▶ [THE PROBLEM] Output begins at the line with "wall art: present" and ends at the last line of the records below. Copy each line in that span exactly, and leave out pictures.

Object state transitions
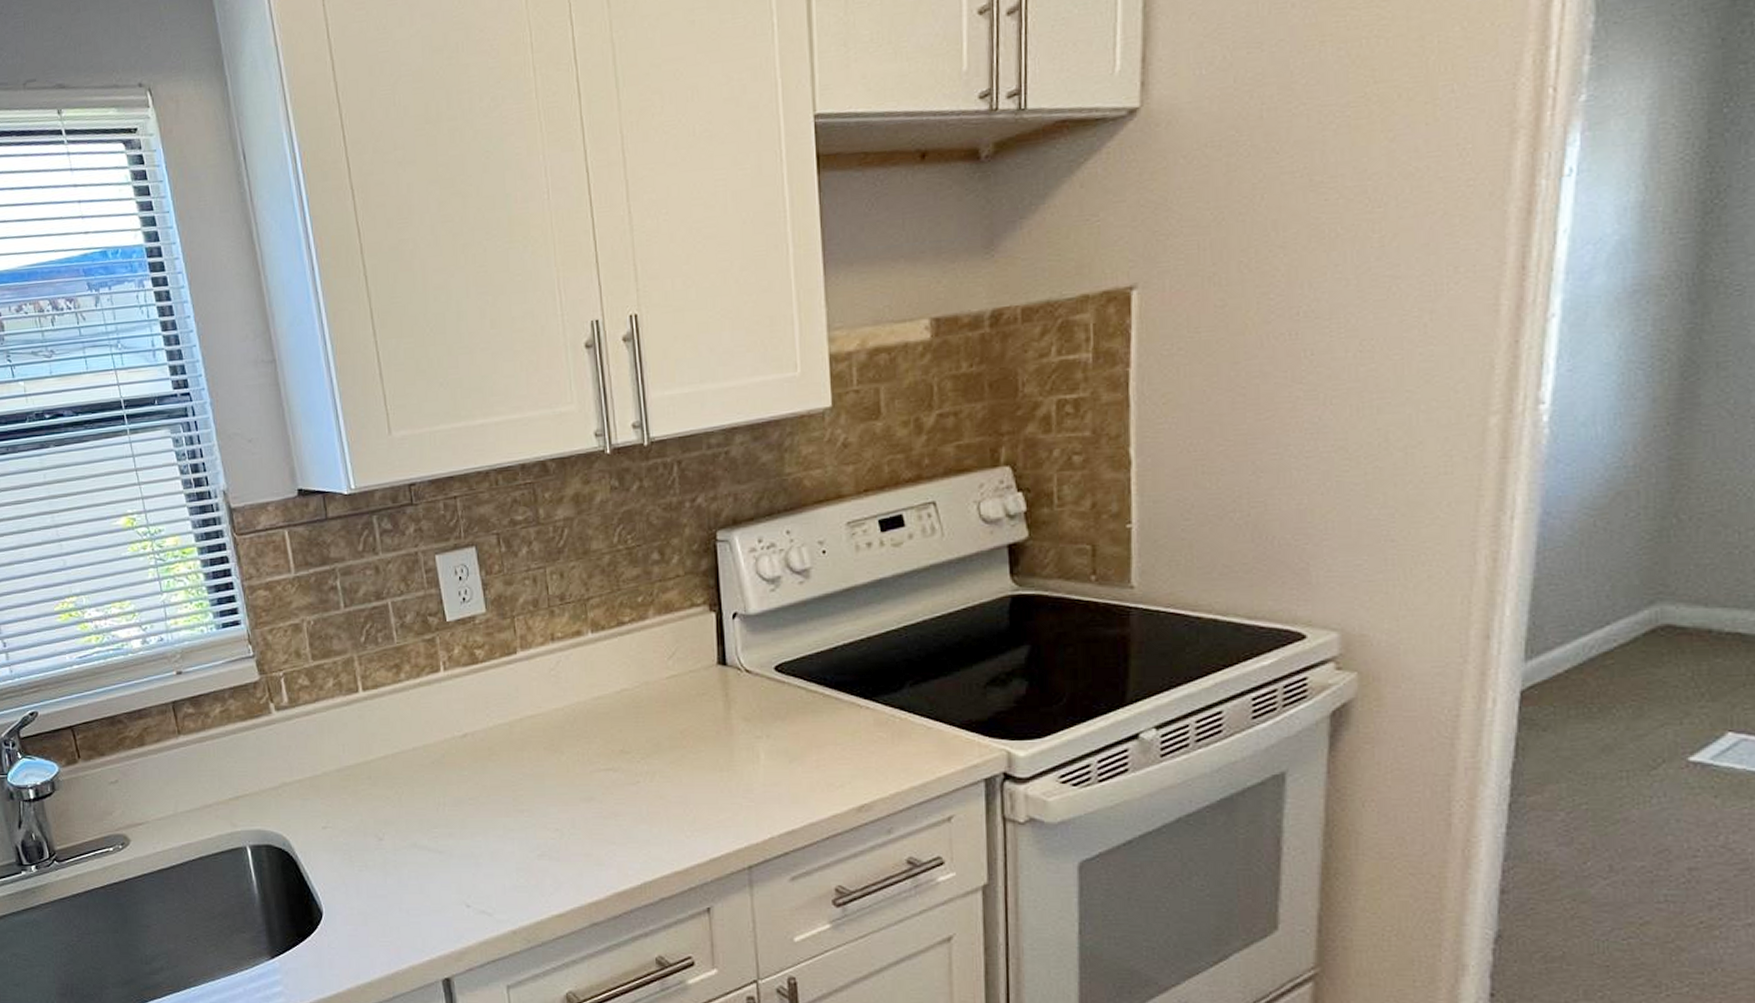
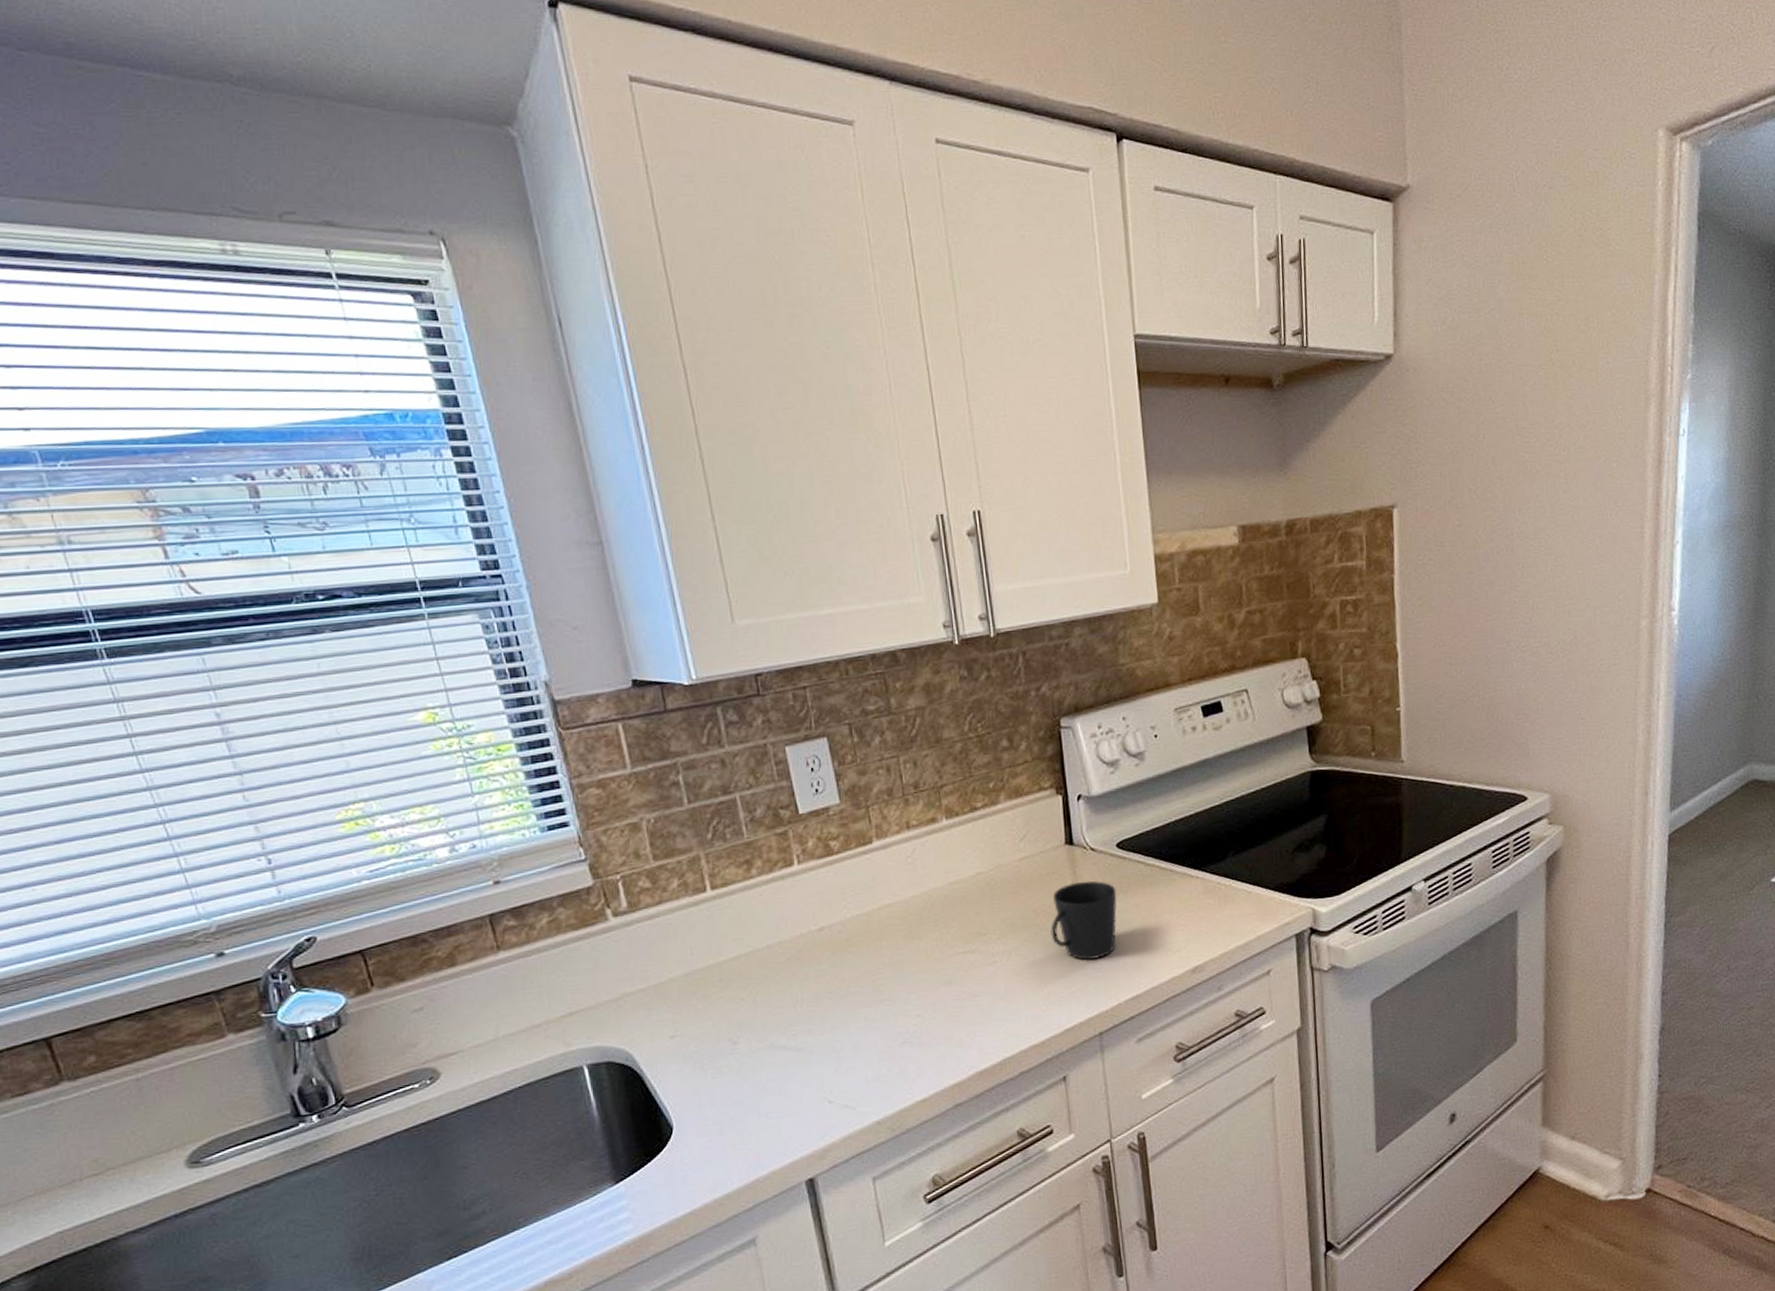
cup: none [698,704,773,788] -> present [1050,880,1117,960]

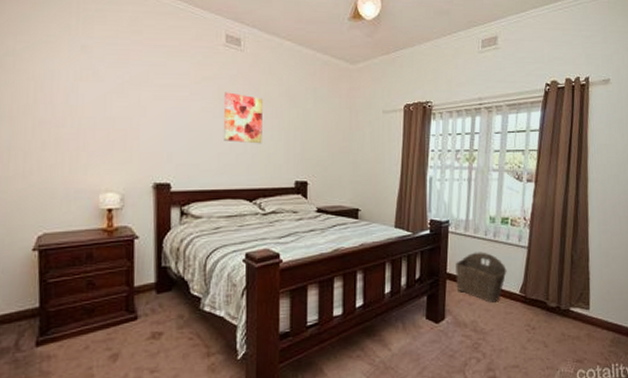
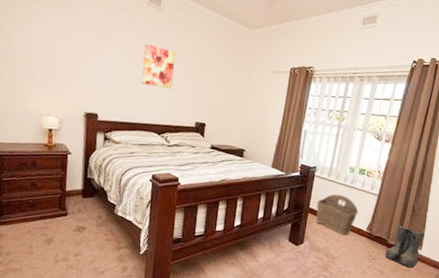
boots: none [546,279,590,335] -> present [385,223,425,268]

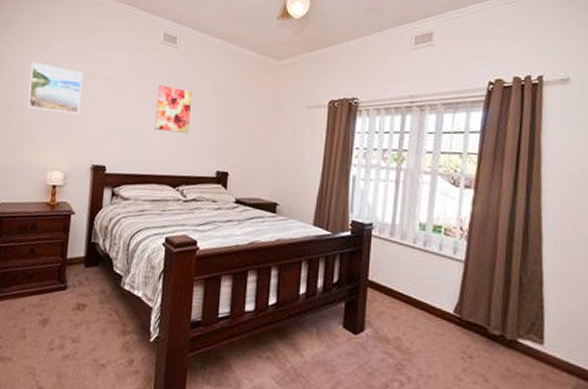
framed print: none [18,11,72,66] -> present [27,62,83,114]
wicker basket: present [315,194,359,235] -> none [378,260,439,320]
boots: present [385,223,425,268] -> none [486,303,544,374]

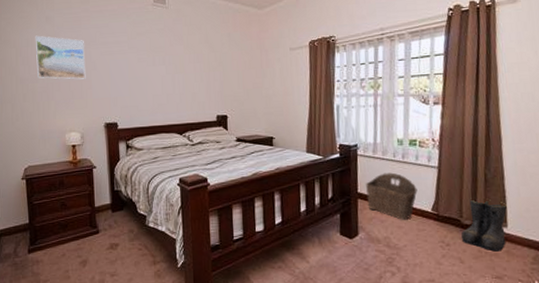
wall art: present [155,85,192,134] -> none [155,43,187,86]
wicker basket: none [378,260,439,320] -> present [366,172,418,220]
boots: none [486,303,544,374] -> present [461,198,507,252]

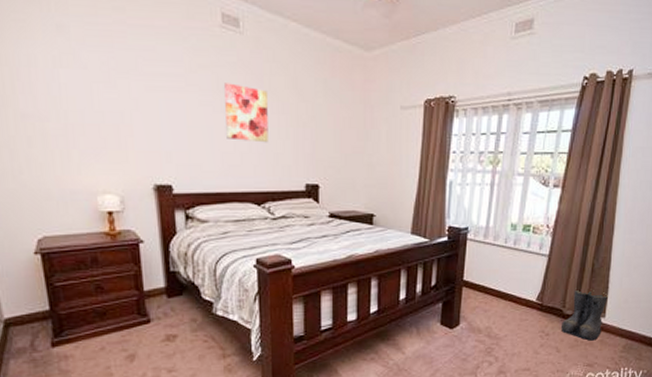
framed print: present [35,35,86,80] -> none [40,51,124,122]
wall art: none [155,43,187,86] -> present [225,83,268,143]
wicker basket: present [366,172,418,220] -> none [472,259,525,310]

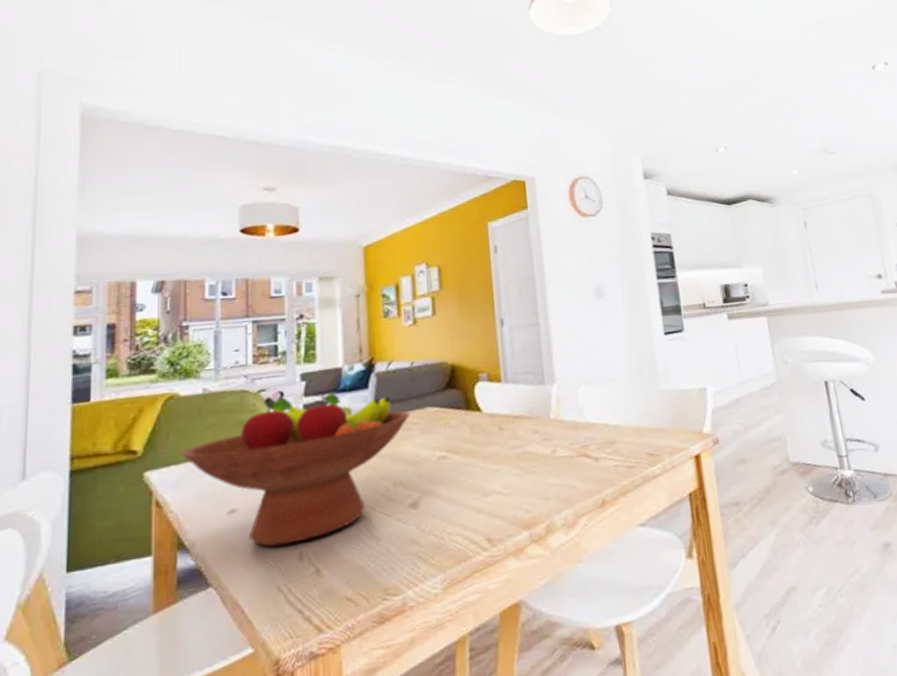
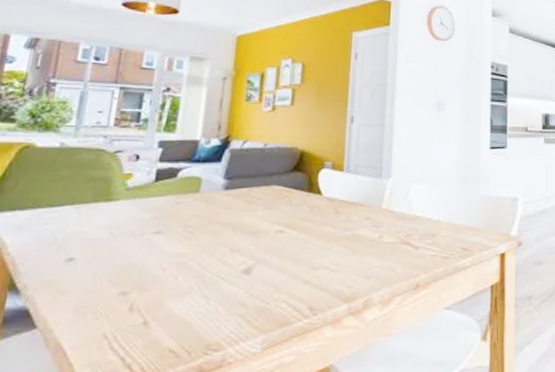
fruit bowl: present [180,393,411,548] -> none [26,157,257,297]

▶ [THE COMPLETED TASK]
wall art: present [155,85,192,134] -> none [155,43,187,86]
wicker basket: none [378,260,439,320] -> present [366,172,418,220]
boots: none [486,303,544,374] -> present [461,198,507,252]

framed print: present [35,35,86,80] -> none [40,51,124,122]
wall art: none [155,43,187,86] -> present [225,83,268,143]
wicker basket: present [366,172,418,220] -> none [472,259,525,310]

fruit bowl: present [180,393,411,548] -> none [26,157,257,297]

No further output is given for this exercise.